Two-page article about Columbine from the UK’s “Real Crime”-magazine, which I happened to stumble upon accidentally while I was in London not too long ago.

Do you think Dylan was lost? I mean he was away from reality? He eyes were so empty…

Dylan chose to commit suicide at age seventeen, but also elected to participate in a plan that could have leveled a part of his school to the ground and should have killed dozens of people. The fragmented pieces we have acquired of his behaviour that day speak of elation, release, joy, and letting go. There is wonder in some people’s words at how much Dylan seemed to enjoy himself during the massacre.

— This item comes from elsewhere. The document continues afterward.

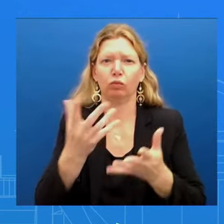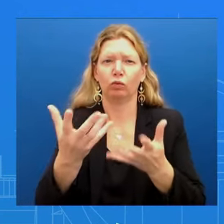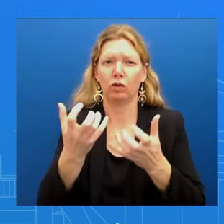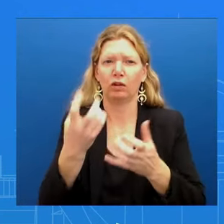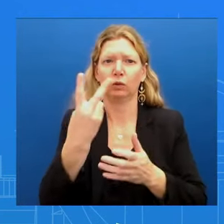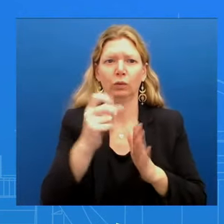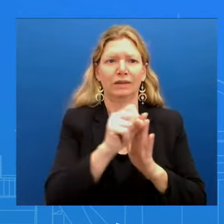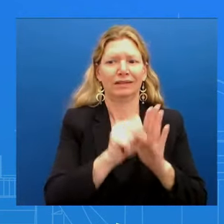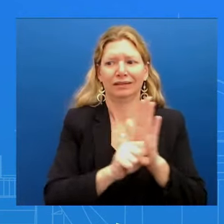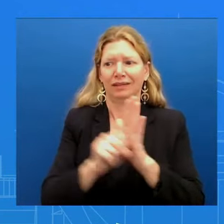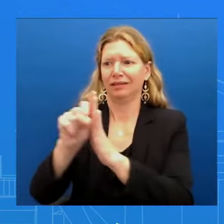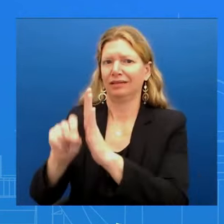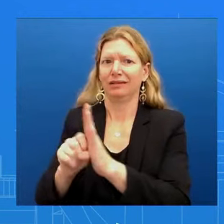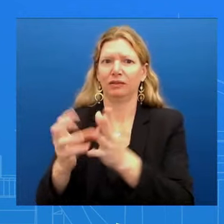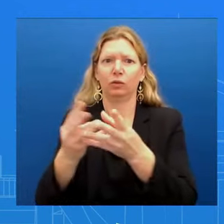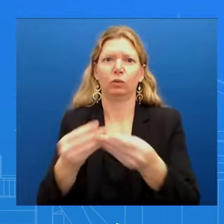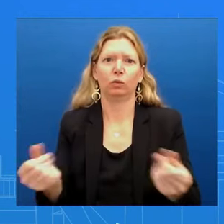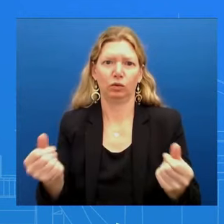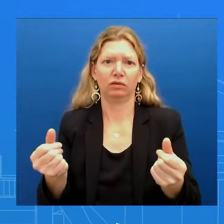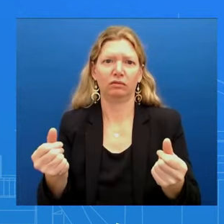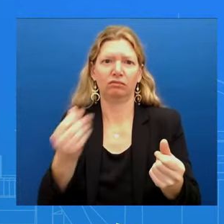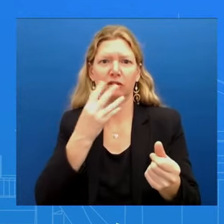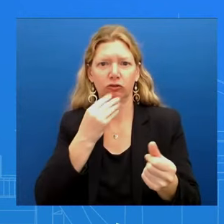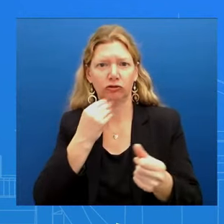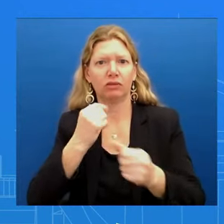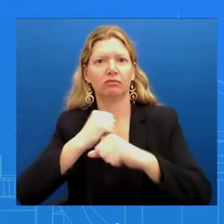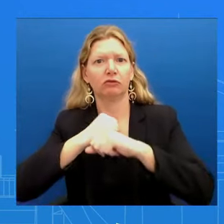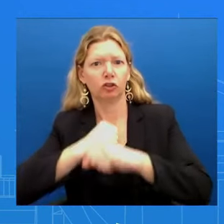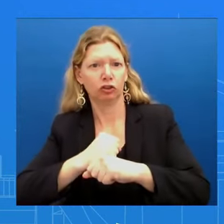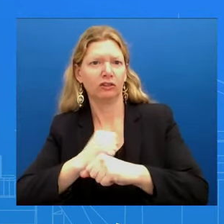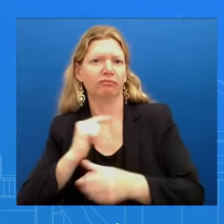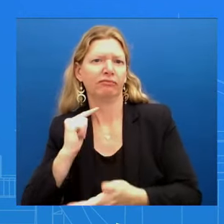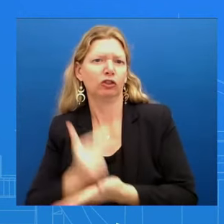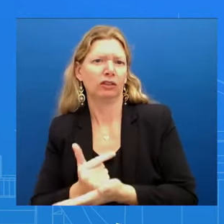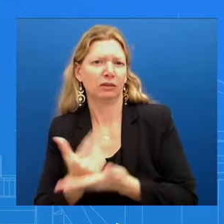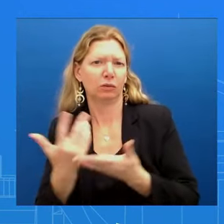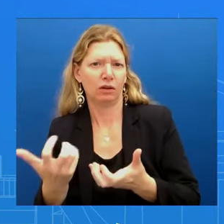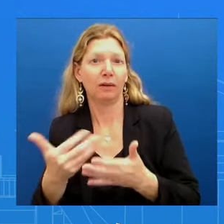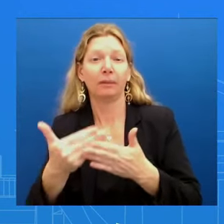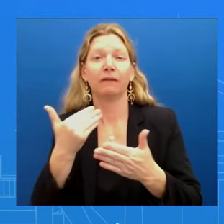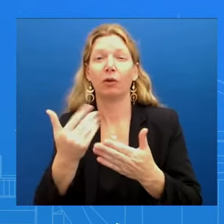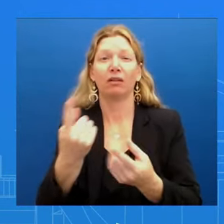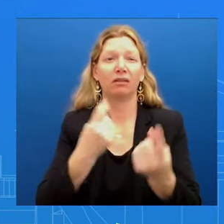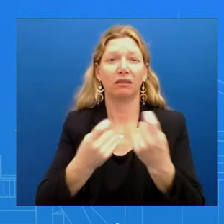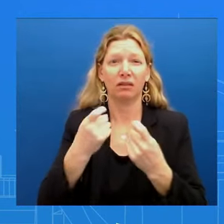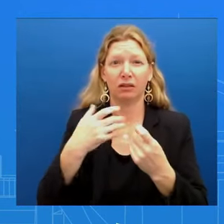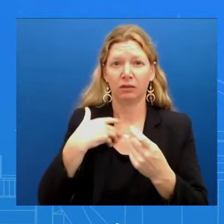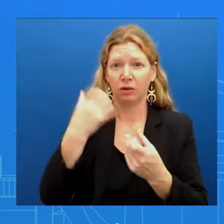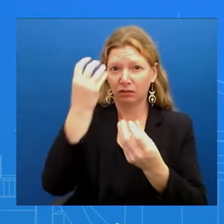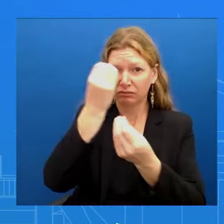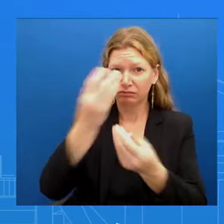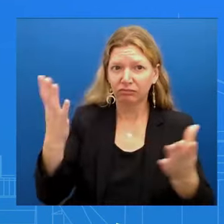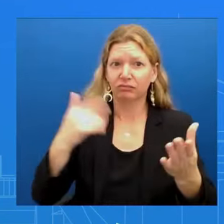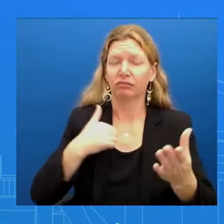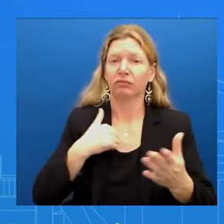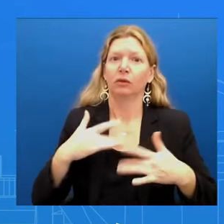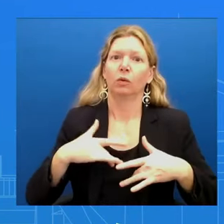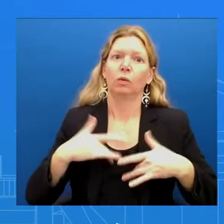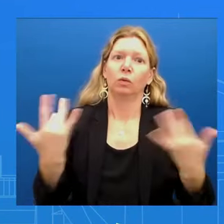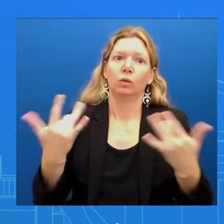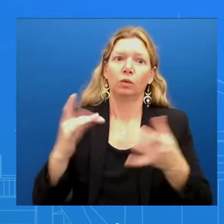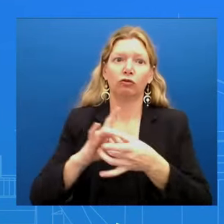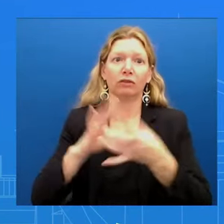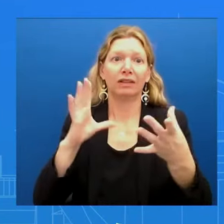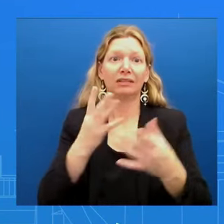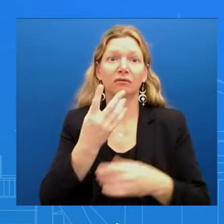two Israeli hostages freed last night by Israeli defense forces in Rafa after 128 days Fernando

There is a shock in the description of the never-seen basement tapes, where “Klebold is monstrous”, that inadvertently counters the gospel on Columbine. There is horror amid the quiet love declarations in his journal, where it can perhaps be argued that his greatest flirtation was never with the living but always with the concept of Death and After-Life.

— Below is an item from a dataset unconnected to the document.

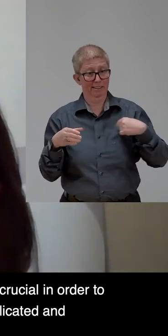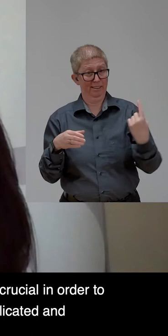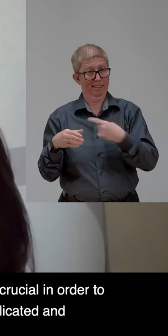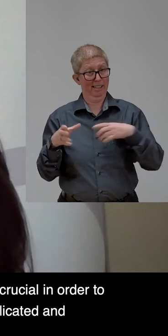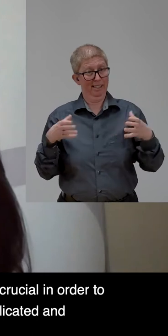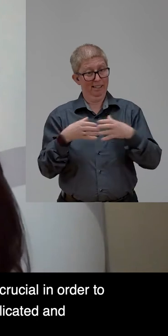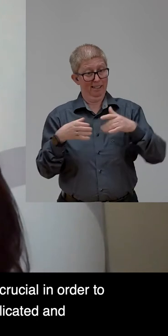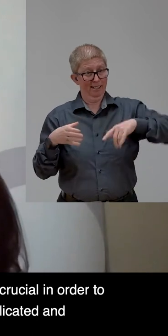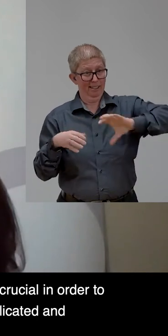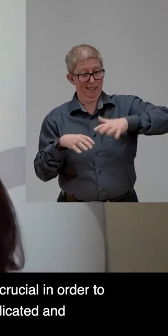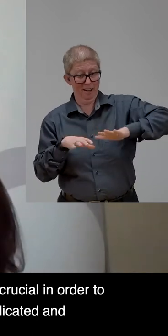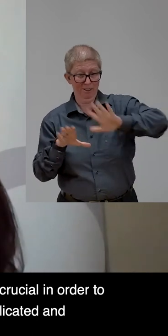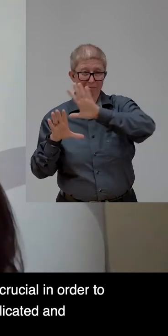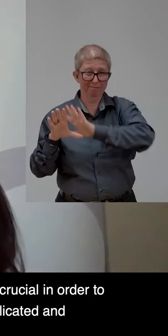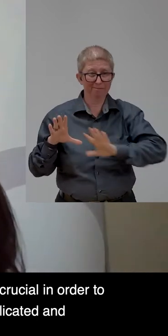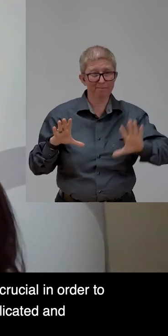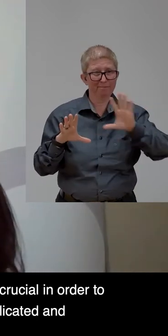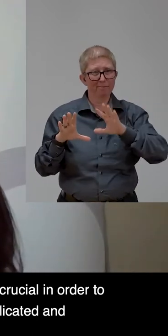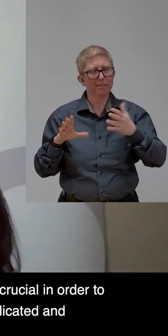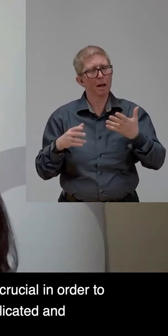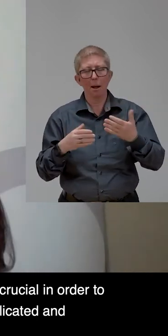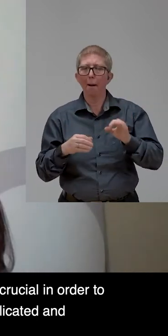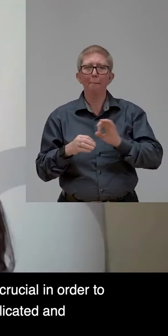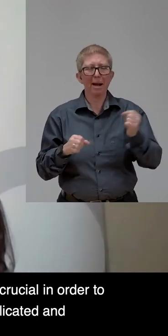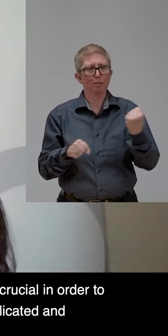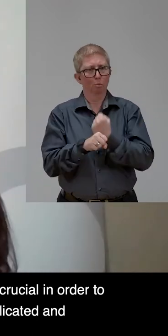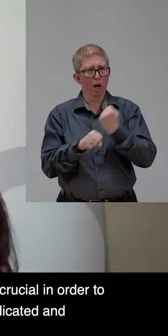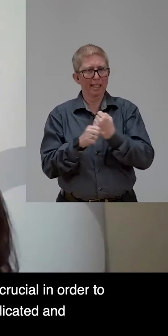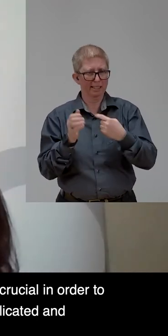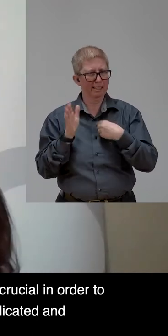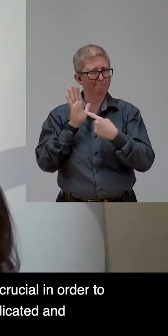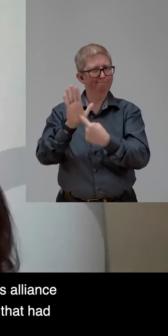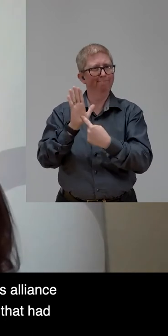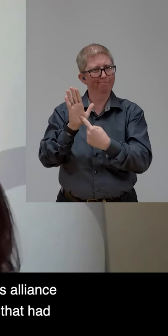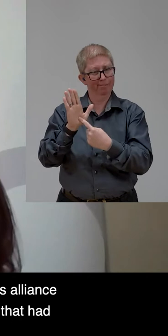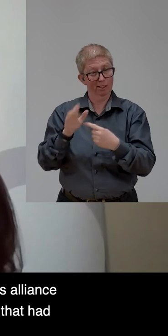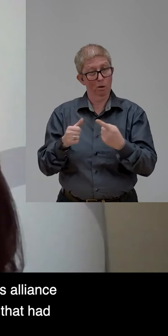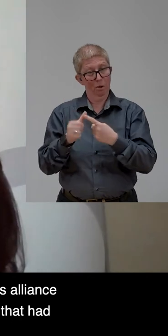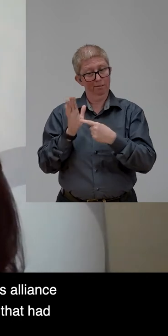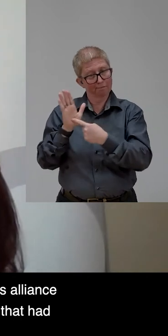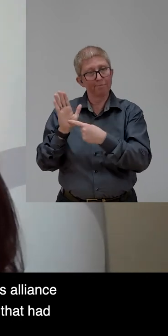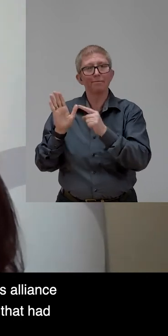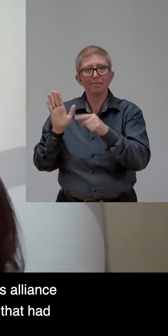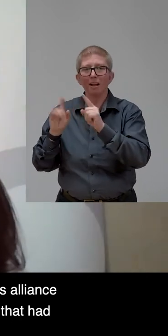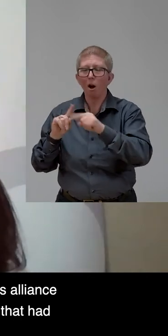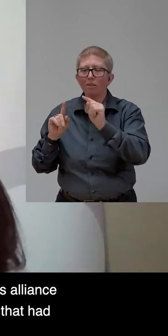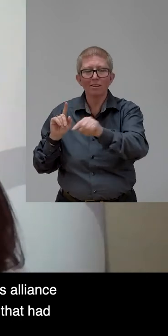best practices that can be replicated and also implemented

I think that these final moments, these final years, speak of loss more than they do anything else. It’s not a loss that is too far removed from reality. It’s not the kind of loss that is solely represented by emptiness, though the sense of longing he acutely vocalises is always tinged with an awareness of not being “full”.. or of being “full” in all the wrong ways. Dylan denies himself the physicality of reality through certain acts. One of them is stopping himself from masturbating. Another is closing off all roads that lead away from NBK.

NBK itself is a complicated act. Many of the things being said and written about it are about the physicality of the act that portrays the reality of having two young guys shoot up their school and laughing about it as they go along. Blood seeping onto the floor and brains smearing the place of study, blaring fire alarms that just won’t shut up, smoke that curls into your nostrils and lands in your memory as a permanent marker for survival, countless bangs and pops and oh-the-screams.. isn’t that just what they try to say when they say ‘Columbine’? There’s a psychological component to the terror they waged on it that is harder to describe by far. It’s that fear-laden basis that Dylan operated on. He found a dark part of himself that day.

I am maybe wrong in saying it like this, but I feel that anyone who creates a reality where fear and elation walk hand-in-hand and crashlands an entire generation and the ones that come after into a pre- and post-understanding of the world is by definition lost and found at the same time. Lost to himself and his loved ones. Found in what he left behind.